3 A voice cries:“In the wilderness prepare the way of the Lord; make straight in the desert a highway for our God.4 Every valley shall be lifted up, and every mountain and hill be made low; the uneven ground shall become level, and the rough places a plain. 5 And the glory of the Lord shall be revealed, and all flesh shall see it together, for the mouth of the Lord has spoken.”

  • What do we see here? We see this image of tall things being brought down and low things being brought up. Uneven ground becoming level. Rough places being made plain.

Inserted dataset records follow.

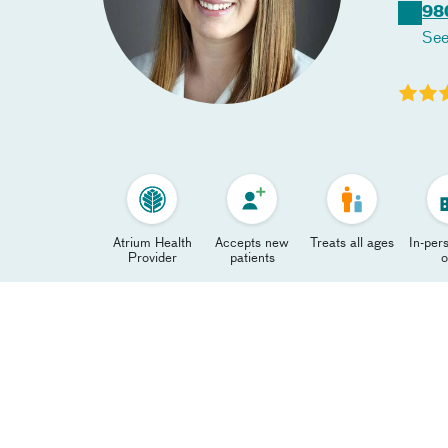
98
See
Atrium Health
Accepts new
Treats all ages
In-pers
Provider
patients
o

Point #2 The Gospel is the great equalizer

  • The Gospel sets the plaining field. We are all sinners in need of a savior and he is the savior. That is it. Two categories: God and humanity.
  • See before the Gospel was introduce people could break themselves into a hierarchy. Male and female. Black and white. Jew & Gentile.
  • Yet the Gospel shows us the actual truth.
  • Colossians 3:11 states, “11 Here there is no Gentile or Jew, circumcised or uncircumcised, barbarian, Scythian, slave or free, but Christ is all, and is in all. “
  • Yet how many times do I segregate? How many times do I see myself as better than someone else. More holy than someone else.
  • The Gospel teaches against that way of thinking.
  • Christ things high things low and low things high. That is good news.

John The Baptist

  • So what Mark does with these two verses and concepts is introduce a man who would go before God.
  • We just discussed what the actual message was that was shared but look at the way in which he did it.
  • First off he is talking about John the Baptist.
  • His job was to be that messenger to prepare the way and make the paths straight.
  • This image would have been one that Mark’s readers would have comprehended.
  • The Jews would have understood what those verse’s he quoted meant but the gentles would have seen something else.
  • See prior to Kings and Emperors entering into a city they would send messengers to let people know that the King was coming.
  • They would clean the streets, put out the flowers, get dressed up in their finest garb, make sure their kids were smiling and be ready.
  • That is what the messenger would do.
  • Yet John the Baptist, although he was a messenger, he knew that in order to prepare the way for Christ his message was going to be different.
  • It wasn’t get yourself cleaned up. It wasn’t put on your best clothes and cover up your fear, hurt, or pain.
  • Instead it was the exact opposite.
  • The message was one of repentance. John came letting people know that the King is coming but he isn’t looking for your how good you are he is coming to save you from how bad you are. He isn’t looking for how put together you are, he is coming to heal your brokenness.
  • Guys, we have needed God since the day we drew our first breath. This was the message from the messenger.
  • I close with this: 1 John 1:8 “ If we claim to be without sin, we deceive ourselves and the truth is not in us. 9 If we confess our sins, he is faithful and just and will forgive us our sins and purify us from all unrighteousness.”
  • Confess your sin to the Lord he came to forgive you from it. Who came to purify you.